I am absolutely ignorant about tornadoes. I have no experience with them and have only seen the aftermath on television or online.
I admit that I love the blog The Big Storm Picture! He has incredible photos of these huge, bigger than life storms that I cannot even fathom! And he goes looking for them!
My only experience with a really bad storm was when I lived in the Santa Cruz Mountains in CA. It was the "storm of '82", it did not involve a tornado, but it ended sadly for many people. But that's a story for another day.
The idea of tornadoes freak me out. An earthquake, no problem. Lived with them my whole life. I was in the Loma Prieta earthquake too. Another story. But the idea that a tornado can wipe a town clean of everything is hard to wrap my head around. How frightening for those people! And the fact that you don't have a whole lot of warning. And you can end up across the street in a tree! I'm not trying to be funny here. That is scary! And imagine trying to keep not only yourself safe, but your children!
Here's a question that I have. Living in California we got used to the fact that storm after storm can keep coming through the same area, sometimes for days. I know that these areas in the midwest have storm after storm come through with tornado watches and warnings for far longer than a day. Has it ever happened that a town got hit by a tornado more than once in a season? The same place? I know I'm showing my ignorance here, but I'm wondering if after you go through that, can you at least relax enough to deal with the devastation.?

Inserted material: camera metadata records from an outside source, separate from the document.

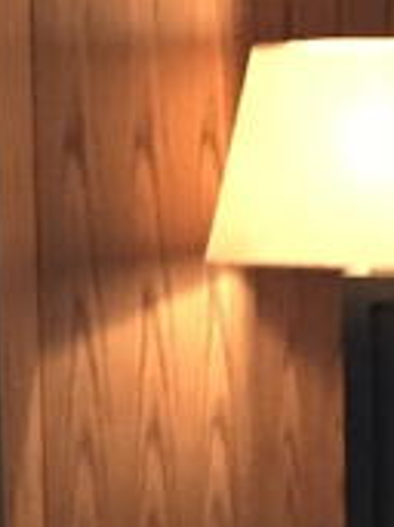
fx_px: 2887
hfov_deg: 7.8
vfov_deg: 10.4
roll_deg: +1.2
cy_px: 367
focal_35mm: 190
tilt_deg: -6.0
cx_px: 123
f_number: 2.2
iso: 250
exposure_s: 1/15
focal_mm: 4.15
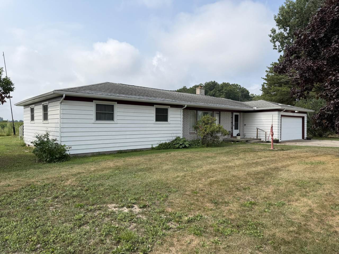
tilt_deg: -0.7
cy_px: 127
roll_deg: +0.4
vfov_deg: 56.8
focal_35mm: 24
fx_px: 235
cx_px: 170
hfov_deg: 71.6
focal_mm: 6.76
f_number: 1.78
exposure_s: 1/3279
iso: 100
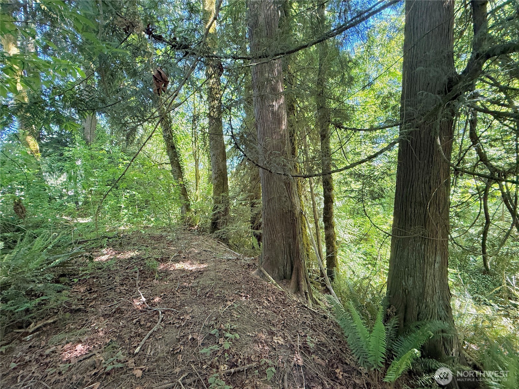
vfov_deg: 85.7
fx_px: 210
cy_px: 194
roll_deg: +2.7
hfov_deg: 102.1
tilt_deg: +0.6
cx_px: 260
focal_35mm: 14
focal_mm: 2.22
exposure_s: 1/99
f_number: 2.2
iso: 200
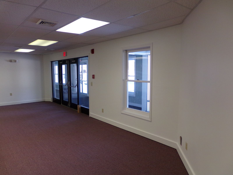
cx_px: 116
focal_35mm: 26
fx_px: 175
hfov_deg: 67.3
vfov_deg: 53.1
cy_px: 88
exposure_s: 1/70
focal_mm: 4.7
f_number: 3.2
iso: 200
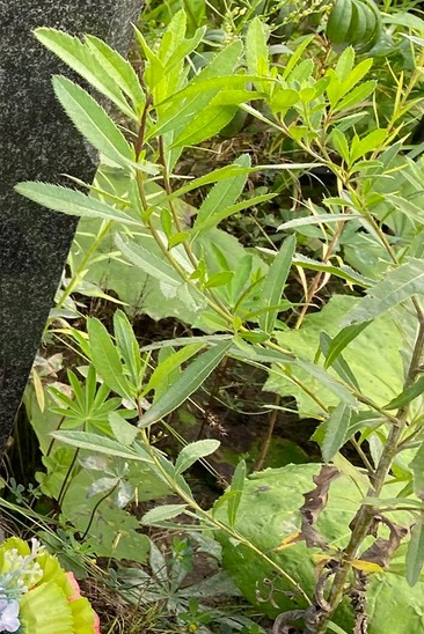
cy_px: 180
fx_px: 1253
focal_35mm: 71
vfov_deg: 28.1
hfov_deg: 16.5
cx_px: -309
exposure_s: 1/136
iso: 32
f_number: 1.8
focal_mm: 4.25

After the weather tornadoes sweeping through Arkansas, Tennessee, and Oklahoma today, I thought I'd go to my teacher, the internet, and find out about what happened, and tornadoes in particular.
What causes tornadoes?
Thunderstorms develop in warm, moist air in advance of eastward-moving cold fronts. These thunderstorms often produce large hail, strong winds, and tornadoes. Tornadoes in the winter and early spring are often associated with strong, frontal systems that form in the Central States and move east. Occasionally, large outbreaks of tornadoes occur with this type of weather pattern. Several states may be affected by numerous severe thunderstorms and tornadoes.
During the spring in the Central Plains, thunderstorms frequently develop along a "dryline," which separates very warm, moist air to the east from hot, dry air to the west. Tornado-producing thunderstorms may form as the dryline moves east during the afternoon hours.
Along the front range of the Rocky Mountains, in the Texas panhandle, and in the southern High Plains, thunderstorms frequently form as air near the ground flows "upslope" toward higher terrain. If other favorable conditions exist, these thunderstorms can produce tornadoes.
Tornadoes occasionally accompany tropical storms and hurricanes that move over land. Tornadoes are most common to the right and ahead of the path of the storm center as it comes onshore.
Before thunderstorms develop, a change in wind direction and an increase in wind speed with increasing height creates an invisible, horizontal spinning effect in the lower atmosphere.
Rising air within the thunderstorm updraft tilts the rotating air from horizontal to vertical.
An area of rotation, 2-6 miles wide, now extends through much of the storm. Most strong and violent tornadoes form within this area of strong rotation.
My heart goes out to those people who have lost their homes, their belongings, and their sense of peace. You'll be in my prayers tonight.